Sibling rivalry at its finest. Shen and Aren are dragons, with Shen being on the "good" side and Aren being a reoccurring antagonist.
Shen is your typical benevolent Eastern dragon, who controls the rain and weather, and is said to bring good fortune to anyone lucky enough to lay eyes on her. Aren is the stereotypical destructive Western dragon (the kind that hoards treasure, kidnaps princesses and is slain by knights), he breathes fire, and his presence brings drought. He is also 500 years younger than his sister.
One of the recurring characters of Spirit Hunter Yuki, a powerful Chinese dragon. Typical of those of her kind, she is seen as benevolent, or at least benign, with the ability to control the weather and ocean at will. It is said that even seeing her will bring good luck.
Shen's relationships with humans is somewhat complicated. Although history depicts the Chinese dragon as a figure benevolent to humans, and Shen is no exception, she is somewhat aloof, haughty and proud. She sees humans as weak and co-dependent. For all her condescending tendencies, though, she's still willing and able to help our hero whenever she may need it.
Aren is a Western (European) dragon and the younger brother of Shen. He acts as something of an antagonist. Unlike Shen, who is loved and revered, Aren is hated by humans in Europe. He can breathe fire and his presence is said to be an ill omen and can trigger harsh, barren droughts. That and his appetite for meat (livestock, mostly), tendency to hoard (he's compulsive and loves shiny things the same way birds do) gave him a less than favorable reputation among humans, giving them excuses to fight him, attempt to slay him, or curse him.
Aren's personality is dark, sinister, yet tragic. His bitterness and selfishness can definitely paint him the villain, however years of hatred from humans has started a vicious cycle that is hard for him to break. Most of his crueler actions are simply to spite his sister, of whom he is understandably jealous.
Here I practice drawing dogs, in a style reminiscent of Disney cartoons or the comics of Osamu Tezuka. These designs are my attempts to familarize myself with non-human subjects and practice animal anatomy.

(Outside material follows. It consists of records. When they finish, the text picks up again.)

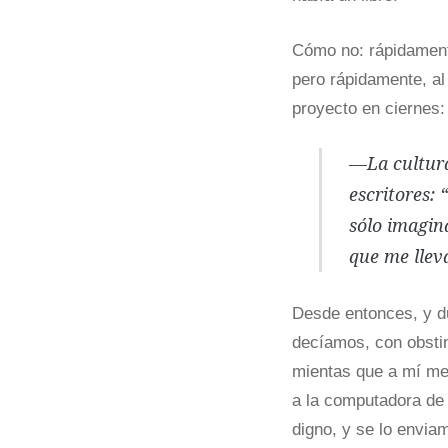
Cómo no: rápidamen
pero rápidamente, al
proyecto en ciernes:
—
La cultu
escritores: 
sólo imagina
que me llev
Desde entonces, y d
decíamos, con obstin
mientas que a mí me 
a la computadora de 
digno, y se lo envia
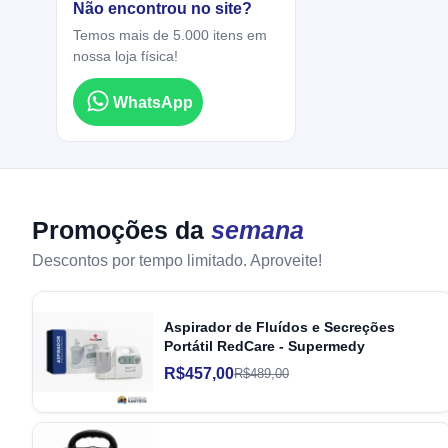
Não encontrou no site?
Temos mais de 5.000 itens em
nossa loja física!
WhatsApp
Promoções da
semana
Descontos por tempo limitado. Aproveite!
Aspirador de Fluídos e Secreções
Portátil RedCare - Supermedy
R$457,00
R$489,00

As you can see, they are of different, whimsical breeds and have some personality, a few based on dogs in my own neighborhood.
The devious and playful protagonist of my first animation, "When Octopi Attack." She's a rare, genetically modified species capable of spending brief periods of time out of water. She loves tea, cookies, and making mischief.
A majestic and pretty species. Yes, I know narwhals already exist.
The D4-NT, a "creature of living metal" (read: a robot) designed to be a companion to humans, the deuteragonist of my sci-fi thriller, "Magnificent Creatures." While seemingly intelligent and capable of forming its own thoughts (an example of AI gone right), it cannot form it's own sentences, it can only repeat what it has heard.